It was then that the Hasid passed. It was then that he saw me — beige pantyhose transparent, legs seemingly bare — and, looking quickly away, hurried to tell the rav. I had not seen him at all. I did not know of the bewildered chaos going on in his mind until later that night, when my husband came home and stared at me quizzically.
The rav had called, he said. Could it be true? That I had sat outside with no pantyhose at all?
“Whaaaht?” I said.
“It’s true. The rav told me. He said he wouldn’t tell me who it was, so I shouldn’t ask, but a man had certainly seen you outside with nothing on.”
My mind sped over the day’s details. There was breakfast, then prayers, laundry, then shopping for Shaindy’s socks. The children arrived home. I had taken them outside. There I had filled up the pool and sat by the edge, with my feet in the water.
But I had certainly been wearing pantyhose. I had opened a new pair that morning: Berkshire brand, city beige, very sheer, medium, 100 to 135 pounds. Pantyhose, the realization then struck me, that had been very wet. Finally, I understood.
I explained it to my husband; I explained it to the rav; I explained it to my friend who had heard and wanted to know. It wasn’t my legs, I repeated again and again. It was the wet pantyhose that only looked like my actual legs soaking in the pool.
There was a hint of skepticism, but within a day, everyone had calmed down. It was agreed. Exposing my bare calves and ankles? Even I would never do that.
It is the way things are in the confined ZIP codes of Brooklyn, where an ancient way of life still thrives, along with its dress codes, language and traditions.
Is this good? Is this bad? I do not know. It is a warm world that is suffocating yet reassuring. And though these incidents are unsettling, the cheerful upside to it all is the times I get to tell on someone else. Like two years ago, when I told the rav that my friend Rivky and her husband go to the movies.
It happened accidentally. I had come to the rav to ask for advice about a different subject entirely, but he had asked me about this and that, and while trying to remember, I said: “Oh, yes. That was right after Rivky and her husband came back from the movie.”
He stared at me in shock. “Rivky? And her husband?”

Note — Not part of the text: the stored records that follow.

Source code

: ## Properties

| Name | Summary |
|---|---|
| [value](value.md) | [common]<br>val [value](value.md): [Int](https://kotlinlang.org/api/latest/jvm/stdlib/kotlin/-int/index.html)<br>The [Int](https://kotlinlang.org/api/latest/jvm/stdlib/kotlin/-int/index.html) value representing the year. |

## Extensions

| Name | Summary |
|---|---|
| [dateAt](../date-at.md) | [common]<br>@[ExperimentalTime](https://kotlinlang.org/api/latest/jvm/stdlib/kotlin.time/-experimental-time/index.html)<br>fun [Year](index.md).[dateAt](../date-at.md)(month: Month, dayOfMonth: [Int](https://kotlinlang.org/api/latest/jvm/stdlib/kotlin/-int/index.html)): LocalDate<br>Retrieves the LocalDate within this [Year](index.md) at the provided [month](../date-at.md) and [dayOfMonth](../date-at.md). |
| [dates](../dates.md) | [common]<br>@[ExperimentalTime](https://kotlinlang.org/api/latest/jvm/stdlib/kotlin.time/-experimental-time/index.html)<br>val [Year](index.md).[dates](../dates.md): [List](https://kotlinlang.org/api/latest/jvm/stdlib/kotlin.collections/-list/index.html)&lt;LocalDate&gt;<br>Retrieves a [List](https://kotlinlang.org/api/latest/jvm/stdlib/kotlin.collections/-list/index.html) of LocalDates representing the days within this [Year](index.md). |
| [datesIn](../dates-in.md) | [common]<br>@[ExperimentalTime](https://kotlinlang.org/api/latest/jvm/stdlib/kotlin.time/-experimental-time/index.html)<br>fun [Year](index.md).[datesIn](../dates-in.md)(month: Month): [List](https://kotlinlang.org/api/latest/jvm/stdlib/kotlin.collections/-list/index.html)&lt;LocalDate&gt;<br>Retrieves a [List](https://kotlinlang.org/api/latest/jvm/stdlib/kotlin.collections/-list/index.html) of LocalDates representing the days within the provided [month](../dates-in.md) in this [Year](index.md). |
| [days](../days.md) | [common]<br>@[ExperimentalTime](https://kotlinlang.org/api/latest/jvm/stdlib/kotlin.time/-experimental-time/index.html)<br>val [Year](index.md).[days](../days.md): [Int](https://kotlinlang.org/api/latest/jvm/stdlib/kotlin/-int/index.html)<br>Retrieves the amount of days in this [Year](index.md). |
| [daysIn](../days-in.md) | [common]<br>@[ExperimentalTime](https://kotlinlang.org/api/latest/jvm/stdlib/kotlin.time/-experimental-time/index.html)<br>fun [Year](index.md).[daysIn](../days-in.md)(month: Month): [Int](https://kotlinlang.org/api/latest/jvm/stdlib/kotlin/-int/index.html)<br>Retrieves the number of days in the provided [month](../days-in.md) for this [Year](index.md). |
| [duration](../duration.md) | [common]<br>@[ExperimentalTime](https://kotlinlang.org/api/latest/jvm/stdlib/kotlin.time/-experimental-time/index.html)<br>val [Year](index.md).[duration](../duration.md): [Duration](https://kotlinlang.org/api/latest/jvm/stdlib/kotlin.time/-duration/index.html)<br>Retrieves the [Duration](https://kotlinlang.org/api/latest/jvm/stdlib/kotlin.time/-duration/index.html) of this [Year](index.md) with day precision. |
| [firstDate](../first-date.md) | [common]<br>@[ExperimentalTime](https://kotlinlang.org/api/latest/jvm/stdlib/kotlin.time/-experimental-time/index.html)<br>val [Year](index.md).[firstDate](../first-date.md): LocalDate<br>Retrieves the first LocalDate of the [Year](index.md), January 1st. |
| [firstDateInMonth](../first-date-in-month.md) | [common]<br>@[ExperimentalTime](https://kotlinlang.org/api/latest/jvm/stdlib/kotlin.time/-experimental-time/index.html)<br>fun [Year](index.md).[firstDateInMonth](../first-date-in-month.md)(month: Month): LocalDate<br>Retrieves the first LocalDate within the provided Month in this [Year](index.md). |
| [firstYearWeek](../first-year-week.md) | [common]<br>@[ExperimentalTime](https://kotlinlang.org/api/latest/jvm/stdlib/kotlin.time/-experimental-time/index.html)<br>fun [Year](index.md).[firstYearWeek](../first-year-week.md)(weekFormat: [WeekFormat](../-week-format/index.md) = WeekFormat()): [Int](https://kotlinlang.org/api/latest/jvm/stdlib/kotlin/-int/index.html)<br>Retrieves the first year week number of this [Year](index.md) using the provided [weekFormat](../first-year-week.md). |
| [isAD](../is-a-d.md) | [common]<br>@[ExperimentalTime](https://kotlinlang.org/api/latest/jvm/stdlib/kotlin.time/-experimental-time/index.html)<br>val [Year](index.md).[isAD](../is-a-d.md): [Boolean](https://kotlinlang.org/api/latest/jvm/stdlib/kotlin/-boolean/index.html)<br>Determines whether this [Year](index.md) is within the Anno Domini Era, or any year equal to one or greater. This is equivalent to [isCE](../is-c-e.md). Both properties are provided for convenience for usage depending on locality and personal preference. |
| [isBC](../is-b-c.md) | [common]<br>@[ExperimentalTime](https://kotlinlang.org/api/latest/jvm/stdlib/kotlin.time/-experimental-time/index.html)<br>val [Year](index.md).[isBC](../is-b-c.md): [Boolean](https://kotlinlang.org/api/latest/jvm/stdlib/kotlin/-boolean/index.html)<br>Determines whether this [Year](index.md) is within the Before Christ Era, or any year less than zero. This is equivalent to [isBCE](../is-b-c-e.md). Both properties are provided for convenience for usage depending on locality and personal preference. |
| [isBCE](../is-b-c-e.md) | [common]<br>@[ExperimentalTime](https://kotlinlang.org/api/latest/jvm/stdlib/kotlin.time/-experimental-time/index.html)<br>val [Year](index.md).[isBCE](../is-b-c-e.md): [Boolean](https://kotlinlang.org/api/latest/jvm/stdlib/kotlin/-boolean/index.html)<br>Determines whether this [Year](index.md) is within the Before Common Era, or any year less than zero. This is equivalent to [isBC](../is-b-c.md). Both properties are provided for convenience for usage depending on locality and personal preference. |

We don’t go to the movies.
I immediately corrected myself. I told him it was a documentary. About stars. Or penguins. Or starlike penguins. It was hard to believe. The things they do in movies. I mean documentaries.
This is not a double life. It is, rather, a coping mechanism. We, the Hasidish-ish, do not want to be secular. We just want to watch a particular movie. Then we want to go back.